Repeat the material below from its first line through the line containing "одной классификации относят", with both of those lines included.

Start of Supplied records

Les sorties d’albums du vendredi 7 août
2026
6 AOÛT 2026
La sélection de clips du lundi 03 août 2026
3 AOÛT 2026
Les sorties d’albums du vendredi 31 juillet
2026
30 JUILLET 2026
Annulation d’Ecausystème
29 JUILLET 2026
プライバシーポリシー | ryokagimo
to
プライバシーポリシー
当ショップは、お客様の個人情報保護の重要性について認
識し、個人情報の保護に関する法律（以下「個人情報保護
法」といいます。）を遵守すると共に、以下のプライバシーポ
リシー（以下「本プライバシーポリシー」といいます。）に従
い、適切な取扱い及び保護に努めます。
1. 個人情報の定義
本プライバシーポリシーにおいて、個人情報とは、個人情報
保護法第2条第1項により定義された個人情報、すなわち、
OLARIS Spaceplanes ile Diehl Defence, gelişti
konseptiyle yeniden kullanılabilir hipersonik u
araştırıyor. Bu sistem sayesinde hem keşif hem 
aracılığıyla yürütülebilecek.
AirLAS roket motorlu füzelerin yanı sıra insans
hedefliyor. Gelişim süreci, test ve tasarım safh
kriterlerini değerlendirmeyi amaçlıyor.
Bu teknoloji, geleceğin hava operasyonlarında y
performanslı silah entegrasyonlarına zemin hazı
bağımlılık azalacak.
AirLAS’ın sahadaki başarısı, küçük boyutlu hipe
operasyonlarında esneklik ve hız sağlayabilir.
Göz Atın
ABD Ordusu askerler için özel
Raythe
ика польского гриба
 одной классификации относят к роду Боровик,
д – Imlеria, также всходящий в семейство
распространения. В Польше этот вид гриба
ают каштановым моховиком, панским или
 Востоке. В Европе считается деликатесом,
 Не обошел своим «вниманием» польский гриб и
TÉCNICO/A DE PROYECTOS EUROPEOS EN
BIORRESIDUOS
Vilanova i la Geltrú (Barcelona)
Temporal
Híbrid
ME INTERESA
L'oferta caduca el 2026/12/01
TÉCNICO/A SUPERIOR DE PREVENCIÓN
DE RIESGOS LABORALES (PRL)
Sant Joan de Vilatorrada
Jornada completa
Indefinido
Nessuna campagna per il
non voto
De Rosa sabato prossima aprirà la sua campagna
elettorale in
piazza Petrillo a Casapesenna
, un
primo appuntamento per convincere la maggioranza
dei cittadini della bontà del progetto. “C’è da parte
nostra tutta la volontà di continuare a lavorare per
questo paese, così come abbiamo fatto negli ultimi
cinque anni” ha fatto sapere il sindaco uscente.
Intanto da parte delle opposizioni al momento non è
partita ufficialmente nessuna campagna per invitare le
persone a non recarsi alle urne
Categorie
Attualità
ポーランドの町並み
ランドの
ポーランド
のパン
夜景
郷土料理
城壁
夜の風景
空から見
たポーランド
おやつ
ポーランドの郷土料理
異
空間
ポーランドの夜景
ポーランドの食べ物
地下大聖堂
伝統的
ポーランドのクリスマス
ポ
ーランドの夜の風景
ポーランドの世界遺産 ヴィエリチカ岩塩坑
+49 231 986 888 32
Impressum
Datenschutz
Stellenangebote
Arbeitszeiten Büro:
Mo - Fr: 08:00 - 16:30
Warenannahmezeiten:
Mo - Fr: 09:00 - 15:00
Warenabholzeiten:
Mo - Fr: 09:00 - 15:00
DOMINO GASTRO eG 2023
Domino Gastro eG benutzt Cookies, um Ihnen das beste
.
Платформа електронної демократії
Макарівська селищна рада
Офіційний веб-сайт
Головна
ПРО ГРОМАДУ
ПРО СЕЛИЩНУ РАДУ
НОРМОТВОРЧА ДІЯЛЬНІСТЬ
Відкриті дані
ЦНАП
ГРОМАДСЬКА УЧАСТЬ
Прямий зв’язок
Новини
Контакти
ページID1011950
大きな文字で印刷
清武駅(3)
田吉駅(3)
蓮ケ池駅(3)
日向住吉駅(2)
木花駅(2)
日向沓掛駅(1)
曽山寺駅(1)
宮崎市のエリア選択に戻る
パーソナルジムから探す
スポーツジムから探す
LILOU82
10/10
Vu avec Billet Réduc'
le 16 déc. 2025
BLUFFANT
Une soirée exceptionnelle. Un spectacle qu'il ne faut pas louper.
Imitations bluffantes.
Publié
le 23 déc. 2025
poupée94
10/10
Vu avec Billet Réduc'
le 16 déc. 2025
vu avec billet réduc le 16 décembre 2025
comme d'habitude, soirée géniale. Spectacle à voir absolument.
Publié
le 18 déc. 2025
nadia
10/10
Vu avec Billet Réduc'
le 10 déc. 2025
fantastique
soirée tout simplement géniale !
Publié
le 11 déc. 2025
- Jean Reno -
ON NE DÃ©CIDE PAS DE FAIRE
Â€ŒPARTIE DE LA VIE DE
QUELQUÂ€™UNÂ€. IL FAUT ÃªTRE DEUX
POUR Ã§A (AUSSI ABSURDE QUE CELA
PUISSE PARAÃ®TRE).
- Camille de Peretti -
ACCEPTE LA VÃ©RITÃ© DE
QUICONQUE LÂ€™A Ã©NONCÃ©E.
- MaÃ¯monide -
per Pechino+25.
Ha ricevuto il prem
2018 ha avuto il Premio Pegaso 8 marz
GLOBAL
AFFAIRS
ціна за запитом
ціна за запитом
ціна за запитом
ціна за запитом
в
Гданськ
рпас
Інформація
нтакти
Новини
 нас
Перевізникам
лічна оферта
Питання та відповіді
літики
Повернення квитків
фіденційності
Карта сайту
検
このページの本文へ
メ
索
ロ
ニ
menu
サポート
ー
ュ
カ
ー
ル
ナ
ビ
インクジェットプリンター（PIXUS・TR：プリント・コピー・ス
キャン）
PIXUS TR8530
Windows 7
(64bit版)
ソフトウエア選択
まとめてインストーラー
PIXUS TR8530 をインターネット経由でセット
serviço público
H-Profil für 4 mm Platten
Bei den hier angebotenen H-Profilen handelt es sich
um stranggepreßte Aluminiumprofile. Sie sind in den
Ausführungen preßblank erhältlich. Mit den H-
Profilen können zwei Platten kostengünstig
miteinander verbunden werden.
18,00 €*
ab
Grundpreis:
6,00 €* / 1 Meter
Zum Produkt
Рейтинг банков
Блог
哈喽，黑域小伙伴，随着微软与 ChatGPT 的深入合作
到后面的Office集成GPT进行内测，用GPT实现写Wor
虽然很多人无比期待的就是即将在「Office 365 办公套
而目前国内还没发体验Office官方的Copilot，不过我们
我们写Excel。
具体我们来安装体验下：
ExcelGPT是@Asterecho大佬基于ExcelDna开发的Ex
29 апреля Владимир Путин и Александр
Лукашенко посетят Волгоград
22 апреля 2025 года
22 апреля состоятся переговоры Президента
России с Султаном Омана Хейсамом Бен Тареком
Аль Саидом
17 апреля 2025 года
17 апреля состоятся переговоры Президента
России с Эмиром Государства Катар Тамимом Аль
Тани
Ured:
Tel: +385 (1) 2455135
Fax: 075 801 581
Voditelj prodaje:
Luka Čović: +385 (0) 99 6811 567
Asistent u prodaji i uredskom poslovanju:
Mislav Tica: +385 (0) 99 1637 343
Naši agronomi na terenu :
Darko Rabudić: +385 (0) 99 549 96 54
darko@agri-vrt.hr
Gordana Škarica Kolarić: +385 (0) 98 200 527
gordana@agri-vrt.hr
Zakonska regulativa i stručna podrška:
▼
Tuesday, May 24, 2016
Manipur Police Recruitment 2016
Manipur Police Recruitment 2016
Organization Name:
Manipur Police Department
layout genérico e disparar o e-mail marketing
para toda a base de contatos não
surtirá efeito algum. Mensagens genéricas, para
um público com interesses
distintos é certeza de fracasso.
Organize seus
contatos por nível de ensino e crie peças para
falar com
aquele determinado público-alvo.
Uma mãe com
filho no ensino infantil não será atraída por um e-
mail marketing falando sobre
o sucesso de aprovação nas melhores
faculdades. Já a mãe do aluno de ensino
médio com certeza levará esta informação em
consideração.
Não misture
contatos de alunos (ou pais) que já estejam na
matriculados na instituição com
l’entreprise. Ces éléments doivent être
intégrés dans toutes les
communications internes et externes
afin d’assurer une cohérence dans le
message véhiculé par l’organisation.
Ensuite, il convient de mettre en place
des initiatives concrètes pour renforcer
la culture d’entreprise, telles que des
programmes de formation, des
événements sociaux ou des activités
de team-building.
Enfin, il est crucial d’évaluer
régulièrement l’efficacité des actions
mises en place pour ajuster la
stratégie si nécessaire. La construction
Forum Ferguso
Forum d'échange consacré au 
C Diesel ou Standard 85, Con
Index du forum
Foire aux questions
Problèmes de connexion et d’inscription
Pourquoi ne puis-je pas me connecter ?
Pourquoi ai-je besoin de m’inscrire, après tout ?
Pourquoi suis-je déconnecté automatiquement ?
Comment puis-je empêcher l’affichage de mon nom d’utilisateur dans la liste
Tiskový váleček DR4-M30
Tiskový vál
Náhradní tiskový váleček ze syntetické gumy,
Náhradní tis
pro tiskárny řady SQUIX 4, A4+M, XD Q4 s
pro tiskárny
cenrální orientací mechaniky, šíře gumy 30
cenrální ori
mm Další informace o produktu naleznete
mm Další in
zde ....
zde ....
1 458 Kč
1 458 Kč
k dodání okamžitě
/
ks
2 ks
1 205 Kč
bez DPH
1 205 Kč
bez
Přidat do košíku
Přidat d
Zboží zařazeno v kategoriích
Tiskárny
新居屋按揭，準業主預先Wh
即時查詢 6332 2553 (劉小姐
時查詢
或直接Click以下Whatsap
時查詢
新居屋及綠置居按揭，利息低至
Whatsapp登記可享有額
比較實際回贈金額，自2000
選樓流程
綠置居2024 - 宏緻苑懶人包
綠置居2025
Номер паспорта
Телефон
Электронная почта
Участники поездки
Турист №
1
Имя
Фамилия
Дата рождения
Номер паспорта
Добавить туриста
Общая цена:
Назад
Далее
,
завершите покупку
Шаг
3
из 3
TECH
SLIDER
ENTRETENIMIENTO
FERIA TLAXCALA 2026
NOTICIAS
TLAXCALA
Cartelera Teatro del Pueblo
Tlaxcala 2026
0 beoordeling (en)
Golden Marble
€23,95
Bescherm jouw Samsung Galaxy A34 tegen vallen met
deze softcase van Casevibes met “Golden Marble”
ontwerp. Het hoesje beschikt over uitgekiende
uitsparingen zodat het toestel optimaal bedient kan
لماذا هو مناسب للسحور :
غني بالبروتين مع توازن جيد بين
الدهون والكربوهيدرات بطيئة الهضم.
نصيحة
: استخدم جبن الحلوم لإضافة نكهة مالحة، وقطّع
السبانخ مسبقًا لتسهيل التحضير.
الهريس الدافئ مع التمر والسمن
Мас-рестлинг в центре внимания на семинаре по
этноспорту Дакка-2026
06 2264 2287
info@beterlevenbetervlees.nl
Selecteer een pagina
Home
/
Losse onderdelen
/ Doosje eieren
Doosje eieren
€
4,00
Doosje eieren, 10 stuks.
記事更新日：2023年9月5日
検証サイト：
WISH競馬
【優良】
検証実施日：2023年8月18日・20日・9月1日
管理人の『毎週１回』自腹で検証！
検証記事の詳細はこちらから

End of Supplied records

** Answer area **
Les sorties d’albums du vendredi 7 août
2026
6 AOÛT 2026
La sélection de clips du lundi 03 août 2026
3 AOÛT 2026
Les sorties d’albums du vendredi 31 juillet
2026
30 JUILLET 2026
Annulation d’Ecausystème
29 JUILLET 2026
プライバシーポリシー | ryokagimo
to
プライバシーポリシー
当ショップは、お客様の個人情報保護の重要性について認
識し、個人情報の保護に関する法律（以下「個人情報保護
法」といいます。）を遵守すると共に、以下のプライバシーポ
リシー（以下「本プライバシーポリシー」といいます。）に従
い、適切な取扱い及び保護に努めます。
1. 個人情報の定義
本プライバシーポリシーにおいて、個人情報とは、個人情報
保護法第2条第1項により定義された個人情報、すなわち、
OLARIS Spaceplanes ile Diehl Defence, gelişti
konseptiyle yeniden kullanılabilir hipersonik u
araştırıyor. Bu sistem sayesinde hem keşif hem 
aracılığıyla yürütülebilecek.
AirLAS roket motorlu füzelerin yanı sıra insans
hedefliyor. Gelişim süreci, test ve tasarım safh
kriterlerini değerlendirmeyi amaçlıyor.
Bu teknoloji, geleceğin hava operasyonlarında y
performanslı silah entegrasyonlarına zemin hazı
bağımlılık azalacak.
AirLAS’ın sahadaki başarısı, küçük boyutlu hipe
operasyonlarında esneklik ve hız sağlayabilir.
Göz Atın
ABD Ordusu askerler için özel
Raythe
ика польского гриба
 одной классификации относят к роду Боровик,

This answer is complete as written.